JAMA. 10 marzo 2004; 291(10): 1213-9

Consumo del caffè e rischio di diabete di tipo 2 mellito.

Il caffè è una fonte importante di caffeina, che è stata indicata acutamente per ridurre la sensibilità ad insulina, ma inoltre ha effetti potenzialmente benefici. Abbiamo studiato futuro l'associazione fra il consumo del caffè ed il rischio di diabete di tipo 2 clinico in un gruppo basato sulla popolazione di 17.111 uomini e donna olandesi ha invecchiato 30-60 anni. Durante i 125.774 anni della persona di seguito, 306 casi di n ew del diabete di tipo 2 sono stati riferiti.
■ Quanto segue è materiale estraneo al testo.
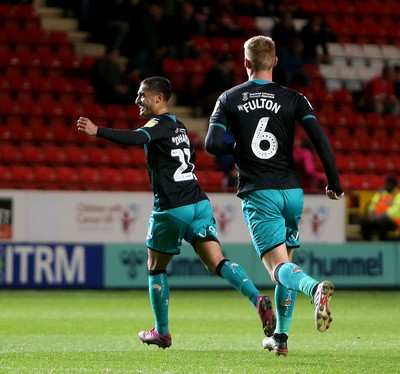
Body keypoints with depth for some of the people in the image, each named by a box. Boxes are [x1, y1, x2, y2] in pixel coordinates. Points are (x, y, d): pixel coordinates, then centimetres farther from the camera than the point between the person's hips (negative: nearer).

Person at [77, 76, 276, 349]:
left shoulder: (160, 123, -7)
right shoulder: (178, 126, 19)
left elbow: (136, 138, -28)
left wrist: (97, 131, -34)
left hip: (172, 209, -7)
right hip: (199, 203, 7)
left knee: (156, 268, 12)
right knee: (217, 263, -3)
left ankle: (162, 332, 16)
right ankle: (257, 299, -25)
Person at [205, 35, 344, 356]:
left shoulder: (229, 99, 3)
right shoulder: (293, 99, 4)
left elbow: (212, 144, -6)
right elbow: (320, 139, -6)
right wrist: (335, 183, 2)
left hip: (258, 194, -3)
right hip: (292, 191, 3)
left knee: (280, 268, -13)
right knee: (285, 262, 20)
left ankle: (315, 288, -45)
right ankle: (281, 338, 21)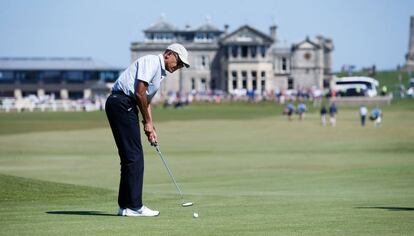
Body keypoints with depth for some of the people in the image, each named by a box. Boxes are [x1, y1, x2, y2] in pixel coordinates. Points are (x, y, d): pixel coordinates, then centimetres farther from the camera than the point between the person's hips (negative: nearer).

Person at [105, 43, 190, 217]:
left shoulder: (160, 73, 22)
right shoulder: (151, 62, -9)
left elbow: (146, 101, 25)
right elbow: (140, 93, -16)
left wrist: (151, 128, 16)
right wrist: (148, 122, -7)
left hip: (126, 106, 10)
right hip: (121, 103, -10)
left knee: (130, 157, 10)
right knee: (134, 157, -10)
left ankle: (125, 205, 13)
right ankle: (134, 206, -9)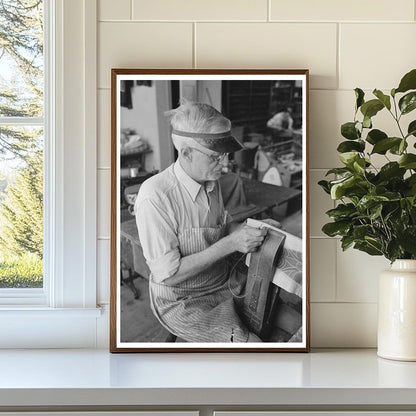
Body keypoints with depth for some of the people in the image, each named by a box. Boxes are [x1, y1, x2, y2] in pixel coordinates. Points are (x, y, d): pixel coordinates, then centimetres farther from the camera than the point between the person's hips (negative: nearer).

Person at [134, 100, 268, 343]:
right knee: (253, 344, -19)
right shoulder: (155, 197, -24)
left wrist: (250, 230, -8)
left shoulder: (211, 182, 0)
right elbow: (168, 275, -24)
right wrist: (230, 244, -26)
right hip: (183, 302, -7)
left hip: (224, 284, 7)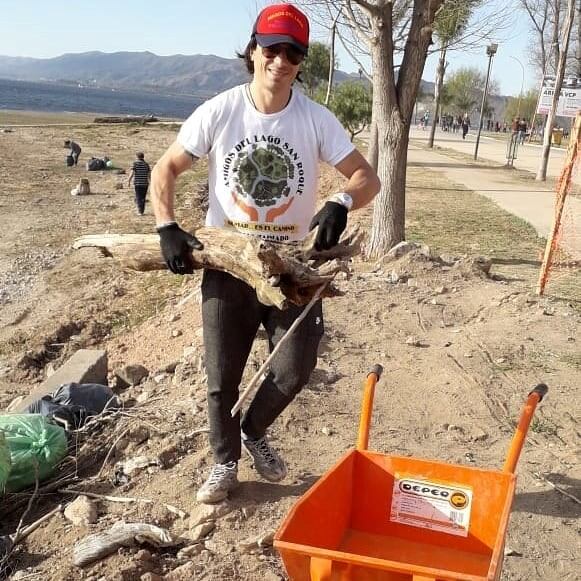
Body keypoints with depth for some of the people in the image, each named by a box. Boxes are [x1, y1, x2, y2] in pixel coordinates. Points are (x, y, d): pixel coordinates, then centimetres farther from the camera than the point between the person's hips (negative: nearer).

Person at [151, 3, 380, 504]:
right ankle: (225, 462, 32)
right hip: (226, 264, 0)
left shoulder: (316, 120, -8)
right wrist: (167, 228, -16)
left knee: (295, 370, 4)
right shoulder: (219, 112, -8)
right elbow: (165, 170, -2)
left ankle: (254, 431, 36)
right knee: (222, 376, 9)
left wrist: (341, 203, -31)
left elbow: (368, 178, -9)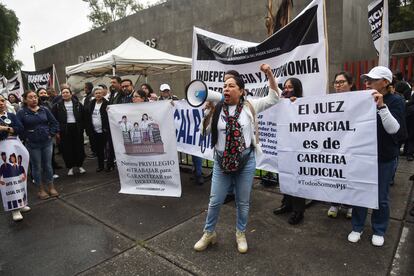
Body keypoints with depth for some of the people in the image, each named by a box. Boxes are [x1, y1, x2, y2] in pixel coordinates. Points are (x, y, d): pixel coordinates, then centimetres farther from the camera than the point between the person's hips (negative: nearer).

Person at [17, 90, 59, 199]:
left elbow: (54, 123, 7)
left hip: (47, 142, 2)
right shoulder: (21, 113, -3)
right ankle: (41, 189, 20)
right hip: (32, 144, -2)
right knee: (36, 167, 7)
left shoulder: (44, 110, 4)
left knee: (48, 165, 10)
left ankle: (51, 187, 22)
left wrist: (51, 134, -1)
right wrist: (26, 138, -9)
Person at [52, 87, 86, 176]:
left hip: (77, 128, 1)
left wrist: (82, 128, -1)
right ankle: (70, 167, 14)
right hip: (64, 130, 0)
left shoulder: (78, 104, 5)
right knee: (67, 149, 2)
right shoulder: (57, 105, 3)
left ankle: (80, 165, 20)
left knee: (79, 147, 5)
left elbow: (83, 117, 6)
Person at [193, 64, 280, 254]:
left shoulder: (250, 106, -2)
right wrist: (208, 111, -11)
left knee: (243, 202, 14)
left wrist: (269, 75, -10)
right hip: (221, 161, 1)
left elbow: (274, 98, 0)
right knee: (215, 201, 10)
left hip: (246, 160, -1)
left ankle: (240, 234, 37)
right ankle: (209, 233, 33)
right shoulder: (217, 109, 0)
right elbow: (205, 131, 2)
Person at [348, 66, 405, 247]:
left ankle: (379, 230, 30)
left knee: (381, 197, 10)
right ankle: (357, 227, 27)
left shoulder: (395, 101, -6)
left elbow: (394, 129, -20)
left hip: (384, 158, -2)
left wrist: (382, 106, -29)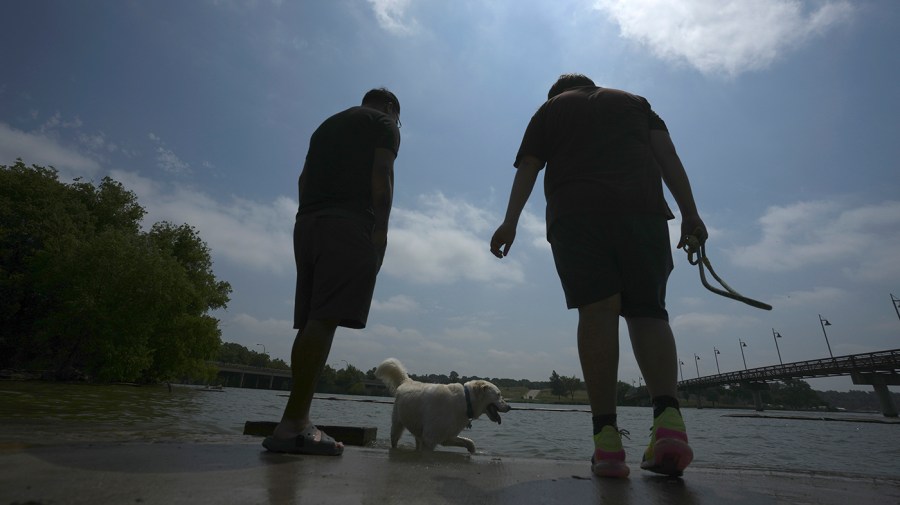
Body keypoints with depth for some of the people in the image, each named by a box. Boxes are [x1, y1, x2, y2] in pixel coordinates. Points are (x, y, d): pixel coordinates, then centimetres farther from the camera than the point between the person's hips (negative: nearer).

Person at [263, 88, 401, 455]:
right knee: (325, 320, -15)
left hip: (306, 224, 7)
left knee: (312, 322, 3)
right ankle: (293, 425, -18)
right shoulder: (384, 123, 14)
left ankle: (299, 420, 3)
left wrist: (312, 215, 19)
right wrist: (381, 227, -10)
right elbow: (381, 174, -5)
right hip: (349, 225, -7)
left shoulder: (327, 125, 33)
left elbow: (304, 178, 23)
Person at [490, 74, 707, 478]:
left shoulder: (549, 109, 25)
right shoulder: (634, 101, 30)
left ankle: (607, 439, -17)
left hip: (575, 213, -1)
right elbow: (668, 156, 15)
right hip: (642, 206, 2)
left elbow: (527, 169, 11)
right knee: (648, 311, 1)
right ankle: (669, 418, -20)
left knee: (597, 312, -10)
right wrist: (690, 213, 8)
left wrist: (510, 222, 5)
Dopo adeguamento per i confounders potenziali, gli individui che hanno bevuto almeno sette tazze di caffè un il giorno erano 0,50 (ci 0.35-0.72, p=0.0002 di 95%) volte più probabili coloro che ha bevuto due tazze o il ewer di f un giorno per sviluppare il diabete di tipo 2. Il consumo del caffè è stato associato con sostanzialmente un più a basso rischio del diabete di tipo 2 clinico.